En la plaza San Marcos, una pancarta de cuatrocientos metros cuadrados con la cara de Jeff Bezos rezaba en inglés: “Si puedes alquilar Venecia para tu boda, puedes pagar más impuestos”. Ha sido una de las protestas contra el dueño de Amazon, que ha convertido la ciudad en un decorado de superricos para casarse con Lauren Sánchez. Querían llegar triunfalmente en su megayate, pero por seguridad tuvieron que aterrizar en helicóptero. También tuvieron que cambiar el lugar de la ceremonia. Un maniquí de Bezos agarrado a un paquete flotaba entre las góndolas del Gran Canal.
Conquistas el mundo y crees que te pertenece; te mueves por él a tus anchas como si fuera un plató. Pisoteas a quienes están a tus pies haciéndote de alfombra roja, y también a los que no. Durante un tiempo la escenografía deslumbra tanto que cuela. Hasta que el pueblo se harta. Porque una cosa es hacerle creer que representas lo que aspira a ser, y otra restregarle por las narices que tu riqueza se basa en su precariedad, que tus privilegios se anteponen a sus derechos y que tu contaminación la pagan ellos.
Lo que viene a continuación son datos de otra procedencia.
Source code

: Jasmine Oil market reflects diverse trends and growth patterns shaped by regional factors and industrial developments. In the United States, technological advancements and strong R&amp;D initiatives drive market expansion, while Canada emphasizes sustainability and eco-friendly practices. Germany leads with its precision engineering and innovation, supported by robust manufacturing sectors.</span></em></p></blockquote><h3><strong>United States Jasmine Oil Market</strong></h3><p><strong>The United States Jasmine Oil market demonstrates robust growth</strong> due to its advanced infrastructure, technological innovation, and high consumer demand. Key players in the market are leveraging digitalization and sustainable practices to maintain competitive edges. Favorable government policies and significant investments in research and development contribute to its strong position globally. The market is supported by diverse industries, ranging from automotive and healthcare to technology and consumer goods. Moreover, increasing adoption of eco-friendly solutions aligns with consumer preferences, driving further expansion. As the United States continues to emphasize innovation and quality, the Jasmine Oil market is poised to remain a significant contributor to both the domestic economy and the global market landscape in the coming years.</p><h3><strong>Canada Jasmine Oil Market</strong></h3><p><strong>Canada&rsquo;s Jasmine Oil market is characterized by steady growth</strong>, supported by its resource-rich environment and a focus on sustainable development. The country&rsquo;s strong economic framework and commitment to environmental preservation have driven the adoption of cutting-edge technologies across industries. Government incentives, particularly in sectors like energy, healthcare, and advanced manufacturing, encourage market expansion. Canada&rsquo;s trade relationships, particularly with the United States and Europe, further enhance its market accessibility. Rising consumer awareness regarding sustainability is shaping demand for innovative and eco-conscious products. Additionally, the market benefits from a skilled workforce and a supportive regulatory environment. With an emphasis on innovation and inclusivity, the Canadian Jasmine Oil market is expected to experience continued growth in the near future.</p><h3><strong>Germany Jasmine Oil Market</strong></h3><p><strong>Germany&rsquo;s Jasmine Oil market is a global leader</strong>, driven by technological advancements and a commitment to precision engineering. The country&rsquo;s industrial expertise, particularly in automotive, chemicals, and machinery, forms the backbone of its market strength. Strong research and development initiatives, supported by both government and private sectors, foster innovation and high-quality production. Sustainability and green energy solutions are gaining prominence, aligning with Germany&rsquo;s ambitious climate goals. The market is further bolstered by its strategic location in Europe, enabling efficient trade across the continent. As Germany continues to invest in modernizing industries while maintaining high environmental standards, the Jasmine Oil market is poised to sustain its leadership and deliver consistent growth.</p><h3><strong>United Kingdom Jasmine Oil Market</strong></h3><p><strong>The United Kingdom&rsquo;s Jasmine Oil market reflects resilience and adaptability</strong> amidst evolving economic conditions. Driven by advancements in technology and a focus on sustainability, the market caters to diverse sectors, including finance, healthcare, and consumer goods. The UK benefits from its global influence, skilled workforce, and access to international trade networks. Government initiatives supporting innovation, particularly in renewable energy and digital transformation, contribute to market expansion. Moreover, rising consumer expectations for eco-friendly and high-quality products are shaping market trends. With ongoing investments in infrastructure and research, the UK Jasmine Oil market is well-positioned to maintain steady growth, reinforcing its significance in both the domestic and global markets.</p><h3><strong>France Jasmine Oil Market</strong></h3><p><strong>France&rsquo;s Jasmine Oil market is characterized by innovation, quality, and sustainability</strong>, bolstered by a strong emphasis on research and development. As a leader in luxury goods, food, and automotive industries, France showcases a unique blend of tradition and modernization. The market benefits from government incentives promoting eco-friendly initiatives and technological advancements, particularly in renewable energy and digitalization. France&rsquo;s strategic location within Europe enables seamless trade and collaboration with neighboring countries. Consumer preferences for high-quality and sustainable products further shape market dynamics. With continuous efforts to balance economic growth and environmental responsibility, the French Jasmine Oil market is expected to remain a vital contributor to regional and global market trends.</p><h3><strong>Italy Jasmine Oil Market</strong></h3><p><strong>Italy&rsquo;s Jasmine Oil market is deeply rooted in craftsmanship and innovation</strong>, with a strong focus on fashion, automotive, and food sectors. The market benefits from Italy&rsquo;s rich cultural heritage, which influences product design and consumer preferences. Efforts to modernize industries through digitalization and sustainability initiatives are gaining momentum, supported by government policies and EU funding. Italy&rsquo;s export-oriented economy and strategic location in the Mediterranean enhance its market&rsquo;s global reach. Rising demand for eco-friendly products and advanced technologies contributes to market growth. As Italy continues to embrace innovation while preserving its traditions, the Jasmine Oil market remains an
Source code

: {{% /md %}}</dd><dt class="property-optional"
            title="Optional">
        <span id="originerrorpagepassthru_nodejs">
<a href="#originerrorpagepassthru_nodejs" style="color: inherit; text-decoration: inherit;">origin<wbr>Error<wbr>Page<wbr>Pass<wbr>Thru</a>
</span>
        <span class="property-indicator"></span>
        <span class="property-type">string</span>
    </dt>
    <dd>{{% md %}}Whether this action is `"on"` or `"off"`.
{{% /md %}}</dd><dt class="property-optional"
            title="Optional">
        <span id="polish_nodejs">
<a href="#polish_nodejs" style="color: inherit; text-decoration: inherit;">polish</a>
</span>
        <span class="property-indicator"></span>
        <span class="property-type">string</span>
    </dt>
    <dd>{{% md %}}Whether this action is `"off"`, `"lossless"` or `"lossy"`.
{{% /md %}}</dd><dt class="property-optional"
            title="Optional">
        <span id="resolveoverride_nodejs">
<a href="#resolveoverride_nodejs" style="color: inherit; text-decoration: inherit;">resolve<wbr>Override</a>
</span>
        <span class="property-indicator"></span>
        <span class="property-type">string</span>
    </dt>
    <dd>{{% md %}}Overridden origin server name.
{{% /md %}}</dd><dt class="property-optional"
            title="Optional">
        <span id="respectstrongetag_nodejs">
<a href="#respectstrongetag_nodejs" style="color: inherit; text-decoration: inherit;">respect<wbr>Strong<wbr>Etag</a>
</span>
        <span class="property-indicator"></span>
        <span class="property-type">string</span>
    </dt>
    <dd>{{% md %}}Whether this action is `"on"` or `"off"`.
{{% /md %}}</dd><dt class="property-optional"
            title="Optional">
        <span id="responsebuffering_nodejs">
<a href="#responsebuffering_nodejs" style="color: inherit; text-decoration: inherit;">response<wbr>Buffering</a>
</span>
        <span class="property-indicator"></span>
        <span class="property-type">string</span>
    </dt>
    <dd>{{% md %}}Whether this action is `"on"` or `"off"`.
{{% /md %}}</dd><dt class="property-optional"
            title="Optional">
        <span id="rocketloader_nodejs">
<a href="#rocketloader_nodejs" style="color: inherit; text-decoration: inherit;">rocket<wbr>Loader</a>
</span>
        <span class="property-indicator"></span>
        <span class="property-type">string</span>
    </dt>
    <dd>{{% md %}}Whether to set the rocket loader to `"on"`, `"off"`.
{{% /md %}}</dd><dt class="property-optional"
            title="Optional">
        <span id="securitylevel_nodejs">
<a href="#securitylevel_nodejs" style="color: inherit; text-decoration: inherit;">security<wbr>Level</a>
El lujo y el poder funcionan si no te regodeas. En caso contrario, acaba siendo obsceno y ofensivo para una mayoría que va creciendo.
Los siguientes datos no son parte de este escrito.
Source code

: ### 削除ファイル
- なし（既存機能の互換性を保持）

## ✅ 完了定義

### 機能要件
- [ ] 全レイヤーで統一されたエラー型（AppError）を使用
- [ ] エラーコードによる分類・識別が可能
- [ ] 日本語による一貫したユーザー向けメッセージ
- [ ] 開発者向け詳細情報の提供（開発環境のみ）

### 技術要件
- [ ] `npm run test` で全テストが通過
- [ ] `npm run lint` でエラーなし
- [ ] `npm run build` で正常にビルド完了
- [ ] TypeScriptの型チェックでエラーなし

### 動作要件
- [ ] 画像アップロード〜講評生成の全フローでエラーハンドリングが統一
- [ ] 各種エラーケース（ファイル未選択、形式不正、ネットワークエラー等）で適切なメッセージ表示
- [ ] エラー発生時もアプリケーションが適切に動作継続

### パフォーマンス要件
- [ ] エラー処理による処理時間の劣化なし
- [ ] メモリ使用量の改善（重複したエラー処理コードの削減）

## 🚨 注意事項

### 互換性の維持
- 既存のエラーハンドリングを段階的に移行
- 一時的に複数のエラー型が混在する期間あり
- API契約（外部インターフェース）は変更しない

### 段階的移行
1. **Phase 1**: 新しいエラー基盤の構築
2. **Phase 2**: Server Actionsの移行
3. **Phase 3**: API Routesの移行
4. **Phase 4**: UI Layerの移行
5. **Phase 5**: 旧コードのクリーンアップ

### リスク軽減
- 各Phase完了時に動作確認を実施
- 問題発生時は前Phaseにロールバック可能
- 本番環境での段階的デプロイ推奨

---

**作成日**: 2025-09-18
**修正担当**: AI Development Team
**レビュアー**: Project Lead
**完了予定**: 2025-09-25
La corte es capaz de llamar daddy al abusón, para gran escarnio planetario y burlas del propio agasajado hacia el pelota. Pero al pueblo no le gusta que lo traten de bufón, de figurante ni de pagafantas. Toma conciencia de que es parte esencial del mecanismo y de que bastaría con rebelarse. Lo hemos visto en distopías como Los juegos del hambre y también en la historia, sabemos qué puede pasar si resuelves “que coman pasteles”.
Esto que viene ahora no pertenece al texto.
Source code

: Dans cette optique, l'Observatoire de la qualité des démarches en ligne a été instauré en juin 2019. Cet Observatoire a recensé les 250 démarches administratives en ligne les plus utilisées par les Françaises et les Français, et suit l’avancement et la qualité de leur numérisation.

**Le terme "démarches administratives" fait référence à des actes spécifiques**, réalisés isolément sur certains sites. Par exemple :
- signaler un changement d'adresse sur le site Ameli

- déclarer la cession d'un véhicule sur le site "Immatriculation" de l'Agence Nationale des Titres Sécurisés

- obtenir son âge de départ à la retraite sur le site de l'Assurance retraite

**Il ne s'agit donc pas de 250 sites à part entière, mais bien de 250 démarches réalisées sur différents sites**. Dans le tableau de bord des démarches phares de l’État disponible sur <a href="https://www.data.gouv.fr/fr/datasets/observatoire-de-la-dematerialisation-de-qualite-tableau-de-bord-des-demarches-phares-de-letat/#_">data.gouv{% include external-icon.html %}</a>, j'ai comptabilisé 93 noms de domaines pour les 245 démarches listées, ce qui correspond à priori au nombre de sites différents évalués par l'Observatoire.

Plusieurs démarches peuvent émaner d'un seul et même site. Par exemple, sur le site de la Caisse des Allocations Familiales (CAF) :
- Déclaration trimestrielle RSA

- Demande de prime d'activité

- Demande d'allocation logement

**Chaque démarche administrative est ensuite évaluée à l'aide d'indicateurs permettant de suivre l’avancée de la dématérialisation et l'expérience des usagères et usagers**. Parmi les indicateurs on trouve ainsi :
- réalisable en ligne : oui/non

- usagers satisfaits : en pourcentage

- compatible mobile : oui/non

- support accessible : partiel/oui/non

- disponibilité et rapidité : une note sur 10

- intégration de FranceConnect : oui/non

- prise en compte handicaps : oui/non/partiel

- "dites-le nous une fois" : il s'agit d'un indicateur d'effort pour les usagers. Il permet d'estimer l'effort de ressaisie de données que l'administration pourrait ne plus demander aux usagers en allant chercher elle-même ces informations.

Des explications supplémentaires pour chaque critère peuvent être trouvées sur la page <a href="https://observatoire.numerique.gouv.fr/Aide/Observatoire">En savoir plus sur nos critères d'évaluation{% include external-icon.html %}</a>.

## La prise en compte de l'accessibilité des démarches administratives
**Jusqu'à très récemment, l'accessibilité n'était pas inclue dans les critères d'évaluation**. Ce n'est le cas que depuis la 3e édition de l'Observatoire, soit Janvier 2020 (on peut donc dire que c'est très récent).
Claro que la reacción no siempre es esa. El capítulo que Stefan Zweig dedica a Cicerón en Momentos estelares de la humanidad sigue vigente veintiún siglos después: “Nadie tiene el derecho a imponer al pueblo su voluntad y con ello su capricho”, escribe. Y también: “En la ciudad degenerada todos quieren únicamente su bienestar, buscan el provecho para sí mismos”. Así que, tras el asesinato de César, cuando todo es posible, el pueblo asume que “solo a los aduladores y a los delatores se les permitirá un cuchicheo insidioso, en lugar de la libertad de la palabra”. Nadie lo evita. La cuestión es en qué punto nos encontramos ahora.